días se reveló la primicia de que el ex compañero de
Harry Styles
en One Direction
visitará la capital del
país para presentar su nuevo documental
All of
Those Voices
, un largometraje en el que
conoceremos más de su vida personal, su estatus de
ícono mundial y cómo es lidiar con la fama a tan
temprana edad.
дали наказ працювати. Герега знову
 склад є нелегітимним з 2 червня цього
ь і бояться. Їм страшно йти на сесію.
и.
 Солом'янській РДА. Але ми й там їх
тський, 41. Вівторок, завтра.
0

==

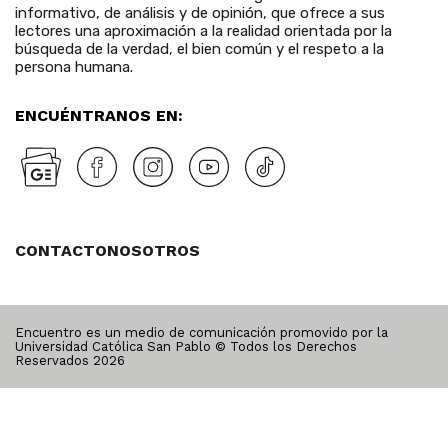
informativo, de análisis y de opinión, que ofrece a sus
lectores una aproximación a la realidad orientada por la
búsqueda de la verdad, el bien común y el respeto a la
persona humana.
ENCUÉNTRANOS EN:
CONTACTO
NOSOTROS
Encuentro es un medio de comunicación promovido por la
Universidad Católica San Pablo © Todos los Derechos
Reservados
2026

--

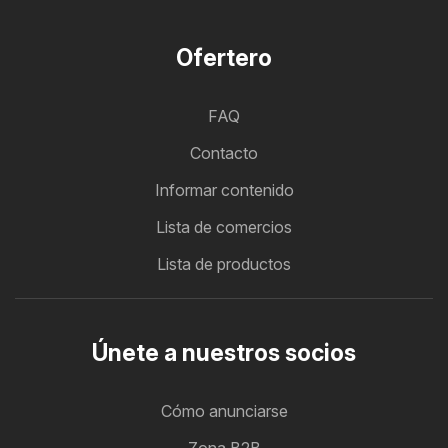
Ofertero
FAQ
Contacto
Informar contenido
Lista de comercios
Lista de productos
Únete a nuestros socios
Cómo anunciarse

▶ **Task objective**
Reproduce the lines of the first entry from the line containing "días se reveló" through the line containing "conoceremos más de", including both.

▶ **Solution to this exercise**
días se reveló la primicia de que el ex compañero de
Harry Styles
en One Direction
visitará la capital del
país para presentar su nuevo documental
All of
Those Voices
, un largometraje en el que
conoceremos más de su vida personal, su estatus de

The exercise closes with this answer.